The Phnom Penh Post reported officials in Preah Vihear province as saying that plans are in place for a new permanent border crossing connecting Cambodia with the eastern Thai province of Ubon Ratchathani.
There is already a border crossing between Preah Vihear and Thailand’s Surin province, but it is not an international crossing, meaning that visitors – including tourists to the nearby temples – must return to Thailand the same day.
“These days, this gateway is open only two days a week, but we want it to become an international checkpoint that is open every day of the week,” Preah Vihear’s Governor Um Mara was quoted saying. “We are preparing the infrastructure there first, but the opening date is unknown at this time,” he added.

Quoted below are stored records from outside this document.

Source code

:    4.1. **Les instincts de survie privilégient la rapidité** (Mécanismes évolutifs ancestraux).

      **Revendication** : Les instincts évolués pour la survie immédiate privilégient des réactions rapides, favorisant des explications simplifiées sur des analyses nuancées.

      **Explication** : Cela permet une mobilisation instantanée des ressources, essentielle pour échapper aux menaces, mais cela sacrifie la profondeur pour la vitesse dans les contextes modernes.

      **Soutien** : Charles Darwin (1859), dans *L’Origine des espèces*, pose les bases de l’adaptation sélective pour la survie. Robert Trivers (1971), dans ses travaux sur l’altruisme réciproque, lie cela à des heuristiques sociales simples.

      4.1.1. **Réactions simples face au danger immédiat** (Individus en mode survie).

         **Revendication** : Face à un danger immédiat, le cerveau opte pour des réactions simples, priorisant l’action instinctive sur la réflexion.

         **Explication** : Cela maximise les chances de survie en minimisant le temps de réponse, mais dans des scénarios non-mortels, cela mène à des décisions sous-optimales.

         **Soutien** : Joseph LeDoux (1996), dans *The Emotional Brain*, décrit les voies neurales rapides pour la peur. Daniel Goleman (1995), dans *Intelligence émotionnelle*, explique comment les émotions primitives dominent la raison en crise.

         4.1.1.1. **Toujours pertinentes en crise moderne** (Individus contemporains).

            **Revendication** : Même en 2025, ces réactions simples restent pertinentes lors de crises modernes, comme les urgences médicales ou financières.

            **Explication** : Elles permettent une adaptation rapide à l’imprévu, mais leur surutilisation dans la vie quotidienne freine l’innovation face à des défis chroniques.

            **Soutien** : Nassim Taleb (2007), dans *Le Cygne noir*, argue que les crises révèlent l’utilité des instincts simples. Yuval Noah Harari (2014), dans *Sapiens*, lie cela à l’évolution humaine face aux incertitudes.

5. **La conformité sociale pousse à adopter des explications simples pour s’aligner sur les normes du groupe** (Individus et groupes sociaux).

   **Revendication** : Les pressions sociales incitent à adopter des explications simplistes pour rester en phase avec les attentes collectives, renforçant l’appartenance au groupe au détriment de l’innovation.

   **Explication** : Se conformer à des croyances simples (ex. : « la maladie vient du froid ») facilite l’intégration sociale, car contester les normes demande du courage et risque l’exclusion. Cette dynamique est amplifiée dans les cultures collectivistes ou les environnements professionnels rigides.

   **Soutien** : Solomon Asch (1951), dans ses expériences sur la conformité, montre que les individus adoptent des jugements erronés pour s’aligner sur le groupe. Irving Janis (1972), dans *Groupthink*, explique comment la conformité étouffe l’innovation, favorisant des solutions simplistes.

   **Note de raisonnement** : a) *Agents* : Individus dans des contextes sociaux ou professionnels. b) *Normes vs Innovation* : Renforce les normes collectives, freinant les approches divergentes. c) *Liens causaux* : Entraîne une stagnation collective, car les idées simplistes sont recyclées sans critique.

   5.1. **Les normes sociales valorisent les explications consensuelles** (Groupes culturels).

The new international checkpoint, reported to be named ‘Anses’, will be located approximately 60km from the disputed border temples of Preah Vihear. Thailand and Cambodia were involved in a series of exchanges in the area in 2011, killing soldiers on both sides as well as local residents. Cambodia also claimed that the UNESCO World Heritage-listed temples were damaged by Thai shelling.
The new gateway between Preah Vihear and Ubon Racthathani however, could boost both a trade and tourism. Thailand’s easternmost province, Ubon Racthathani, lies in the ‘Emerald Triangle’ where the borders of Thailand, Cambodia and Laos converge. It also offers a border crossing connecting to the Lao city of Pakse on the Mekong River, as well as a range of national parks.
There are currently six border crossings between the Cambodia and Thailand, but this will be the first into Ubon Ratchathani province.